■ Texto fornecido:
---*---

VIII
Quando no dia 10 de fevereiro de 1912
Santos recebeu a dolorosa notícia da morte do grande e inesquecível brasileiro, o barão de Rio Branco, o luto em respeito a esse grande homem
alastrou-se por toda a parte. Além de outras demonstrações de pesar, os teatros foram fechados; recolhiam-se ao silêncio as diversões costumeiras:o
pranto era geral.
No dia 11, o Coliseu reabriu as suas portas, dando isso lugar a um
conflito naquele teatro. Muitos populares opuseram-se a esse alvitre da Empresa Cinematográfica: queriam que o luto se prolongasse por mais dias.
Foi essa oposição uma demonstração do respeito e carinho que os brasileiros consagravam e consagram à memória do ilustre morto.
Passado isto, voltemos as vistas para a casa da Rua Senador Feijó, 278,
antigo, onde reinava alegria, pois ali dava-se um enlace matrimonial, revestido de todas as galas, nada faltando para a completa felicidade dos
nubentes.
Terminado o ato das bodas nupciais, os convivas retiravam-se, deixando os noivos, por certo, no
início da lua-de-mel, entre carícias, doces afagos e tudo quanto consta do rol da noite de núpcias. Mas, egoísta de sua honra, como é e deve ser
todo o homem, o noivo Francisco Venâncio dos Santos pôs em dúvida a virgindade de sua noiva, Maria Luiza da Conceição. Desesperado, aturdido,
julgando-se vilmente traído, fere a noiva, deixando-a entregue aos cuidados da Santa Casa de Misericórdia, que, solícita,
socorreu a vítima do infortúnio, a esposa da necrópole...
Venâncio evadiu-se.
No dia seguinte ao deste desastre social, a natureza presenteou-nos com um
ciclone, ocasionando desastres no mar, sofrendo muito a Ponta da Praia e o Itararé. Alguns embarcadiços e viajantes
em pequenas embarcações foram vítimas dessa tempestade.
Cessou a tempestade dos elementos e surgiu outra em casa de Pedro Tabarula, que, furioso devido à
grande quantidade de álcool ingerido, amarrou de pés e mãos a amante, Raphaela Sacaneja, de 22 anos, cortou-lhe os cabelos e os supercílios. Assim,
defeituando a pobre Sacaneja, Pedro tirou uma desforra gratuita, pois a sua amante, segundo diziam, era uma verdadeira escrava dos seus caprichos e
de uma fidelidade a toda prova.
.................................................................
Procuremos agora os artistas e vamos esbarrar com eles
numa exposição de pintura iniciada e posta em prática por Mario de Mello. A esta exposição concorreu com belos trabalhos o nosso artista
conterrâneo, o Wladimir Alfaya, que a morte nos roubou tão cedo quando ele corajosamente trabalhava
conquistando aplausos em todas as ocasiões que expunha um trabalho seu.

---*---

■ Conteúdo dos dados:
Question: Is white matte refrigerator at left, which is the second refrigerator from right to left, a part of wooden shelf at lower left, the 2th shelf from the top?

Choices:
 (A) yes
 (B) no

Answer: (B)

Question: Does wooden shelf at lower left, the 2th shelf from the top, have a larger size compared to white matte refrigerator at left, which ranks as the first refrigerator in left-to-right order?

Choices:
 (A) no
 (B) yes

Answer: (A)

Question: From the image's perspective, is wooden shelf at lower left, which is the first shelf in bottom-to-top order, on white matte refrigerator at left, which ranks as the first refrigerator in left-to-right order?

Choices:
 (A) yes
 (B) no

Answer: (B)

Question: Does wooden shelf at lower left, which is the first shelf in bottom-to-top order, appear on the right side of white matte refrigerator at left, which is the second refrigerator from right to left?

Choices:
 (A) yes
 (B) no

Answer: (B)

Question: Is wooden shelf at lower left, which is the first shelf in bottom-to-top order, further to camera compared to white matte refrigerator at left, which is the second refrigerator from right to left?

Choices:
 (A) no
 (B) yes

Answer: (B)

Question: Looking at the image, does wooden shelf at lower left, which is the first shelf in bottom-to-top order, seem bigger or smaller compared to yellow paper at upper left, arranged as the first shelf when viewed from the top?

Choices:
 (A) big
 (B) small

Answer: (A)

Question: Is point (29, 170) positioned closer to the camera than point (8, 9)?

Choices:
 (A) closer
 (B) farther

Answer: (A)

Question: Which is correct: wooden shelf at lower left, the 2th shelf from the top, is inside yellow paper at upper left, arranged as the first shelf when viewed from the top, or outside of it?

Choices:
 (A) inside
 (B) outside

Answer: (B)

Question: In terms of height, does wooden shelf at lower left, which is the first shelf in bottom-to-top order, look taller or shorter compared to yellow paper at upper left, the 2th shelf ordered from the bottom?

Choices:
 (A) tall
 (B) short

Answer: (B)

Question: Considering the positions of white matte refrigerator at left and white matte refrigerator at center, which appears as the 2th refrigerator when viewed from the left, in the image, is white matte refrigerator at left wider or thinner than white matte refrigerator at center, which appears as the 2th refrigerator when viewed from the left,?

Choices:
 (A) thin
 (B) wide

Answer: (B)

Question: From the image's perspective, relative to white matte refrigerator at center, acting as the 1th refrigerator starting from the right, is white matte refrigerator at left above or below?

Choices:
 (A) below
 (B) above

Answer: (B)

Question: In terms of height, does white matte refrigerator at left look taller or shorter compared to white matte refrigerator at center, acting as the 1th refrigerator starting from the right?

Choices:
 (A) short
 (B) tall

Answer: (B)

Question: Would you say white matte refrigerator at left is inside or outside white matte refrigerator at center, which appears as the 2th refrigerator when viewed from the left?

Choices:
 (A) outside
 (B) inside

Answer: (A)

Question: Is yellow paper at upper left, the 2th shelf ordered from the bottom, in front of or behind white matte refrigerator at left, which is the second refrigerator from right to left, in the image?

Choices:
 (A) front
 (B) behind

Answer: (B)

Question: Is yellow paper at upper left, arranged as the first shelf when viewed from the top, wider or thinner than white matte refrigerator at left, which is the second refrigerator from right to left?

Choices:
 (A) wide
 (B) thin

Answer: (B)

---*---

■ Tarefa proposta 1:
Indique se cada afirmação concorda com o texto fornecido, respondendo sim ou não e citando as palavras do texto que decidem a questão: (a) O Coliseu reabriu as portas no dia 11. (b) A exposição de pintura foi iniciada por Wladimir Alfaya. (c) O ciclone atingiu a Ponta da Praia e o Itararé.
■ Tarefa proposta 2:
Responda com base no texto fornecido:
(a) Em que data Santos recebeu a notícia da morte do barão de Rio Branco?
(b) Em que rua ficava a casa onde se realizou o enlace matrimonial?
(c) Qual artista conterrâneo concorreu à exposição de pintura com belos trabalhos?

■ Resposta da tarefa 1:
(a) Sim: "No dia 11, o Coliseu reabriu as suas portas".
(b) Não: "numa exposição de pintura iniciada e posta em prática por Mario de Mello".
(c) Sim: "sofrendo muito a Ponta da Praia e o Itararé".

■ Resposta da tarefa 2:
(a) Em 10 de fevereiro de 1912.
(b) Na Rua Senador Feijó.
(c) Wladimir Alfaya.